== SOURCE ==
April 19, 2024

Wanted: People who Know What They Want… and Why

WantedWhat do you want? Money? That tops a lot of lists. Lottery win? More clients? Vacations? Love? Great sex? I’ve discovered that many of the things I think I want aren’t my true desires, and you may suspect the same for yourself. Discovering why you have a certain want can help you get to the bottom of what will truly satisfy you.

Thirteen years ago, some friends and I wrote the book The Positive Power of NO. It’s about developing clarity in your life by making the boundary between saying yes and saying no razor sharp. If that boundary is fuzzy in any way, then we struggle.

What’s left when we’re clear about everything that’s a NO in our lives is the YES. I always assumed that YES defined what I wanted.

“Not quite,” my mentor would tell me. “It’s a start.”

For example, it would be difficult to put more clients, vacations, or a lottery win on anybody’s NO list. Yet are they really things I want? Things I want for myself for my own reasons?

How We Learn What to Want

Let’s take money. Where did I learn that money was important? My dad always made enough. Mom was a stay-at-home mom. I don’t believe (and didn’t back then) that I lacked anything as a child growing up in my parents’ household.

== DATA BLOCK ==
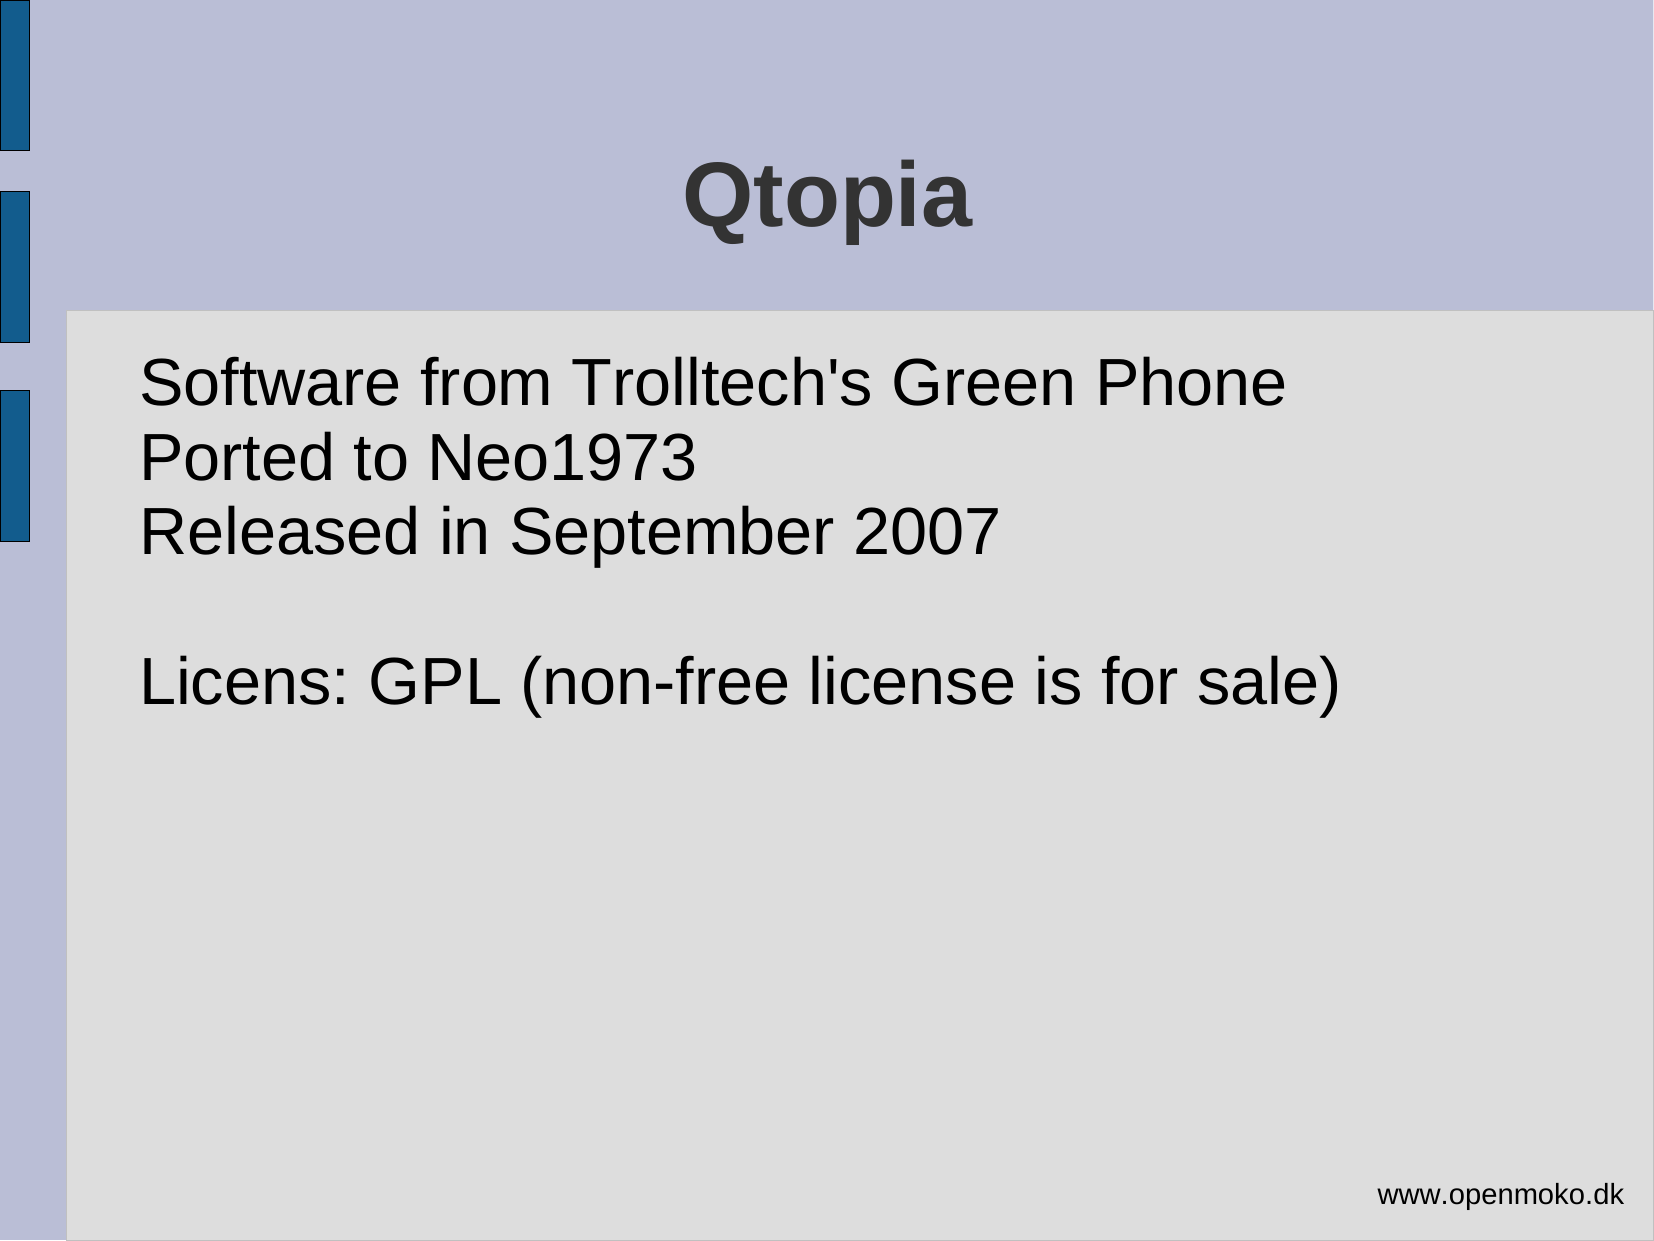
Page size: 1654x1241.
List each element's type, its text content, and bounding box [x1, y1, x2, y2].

== WRITTEN TASKS ==
A. Print the stretch of the essay on knowing what you want from "WantedWhat do you" through "what I wanted.", word for word.
B. Give what follows the last sentence of the essay on knowing what you want.

== ANSWERS TO THE TASKS ==
A.
WantedWhat do you want? Money? That tops a lot of lists. Lottery win? More clients? Vacations? Love? Great sex? I’ve discovered that many of the things I think I want aren’t my true desires, and you may suspect the same for yourself. Discovering why you have a certain want can help you get to the bottom of what will truly satisfy you.

Thirteen years ago, some friends and I wrote the book The Positive Power of NO. It’s about developing clarity in your life by making the boundary between saying yes and saying no razor sharp. If that boundary is fuzzy in any way, then we struggle.

What’s left when we’re clear about everything that’s a NO in our lives is the YES. I always assumed that YES defined what I wanted.

B.
When I got into the working world, I quickly learned that money was the barometer of the quality of life… at least to the people who were influencing me as a young adult. I grew to want money because I was taught that everybody wanted it.

More accurately, money allowed me to do whatever I want. Oops. Money is just the medium by which I obtain what I want… it’s a tool… but not the real aspiration.

I can write a huge list of material things I think I want that money can buy. And I was taught to want most of them by people who knew that everybody wants a nice house and sporty cars and attractive spouses—maybe even country club membership. So in obtaining these things, I’m actually fulfilling somebody else’s idea of what the collective “they” wants. I can believe I personally want that, but it’s more likely that I want those things so I look good to all the people who claim they want those things. In essence, I want their admiration. He who dies with the biggest toys…

So how do I peel all this Knower/Judger (learned response) influence away to get to the reality of what I really want?

Hint: Most of the real wants (not associated with showing off for the world around us) are difficult to measure. They don’t come in dollars or square feet or golf handicap. Those measurements are all designed to attract admiration… a feel-good exercise totally wrapped up in the K/J side of us.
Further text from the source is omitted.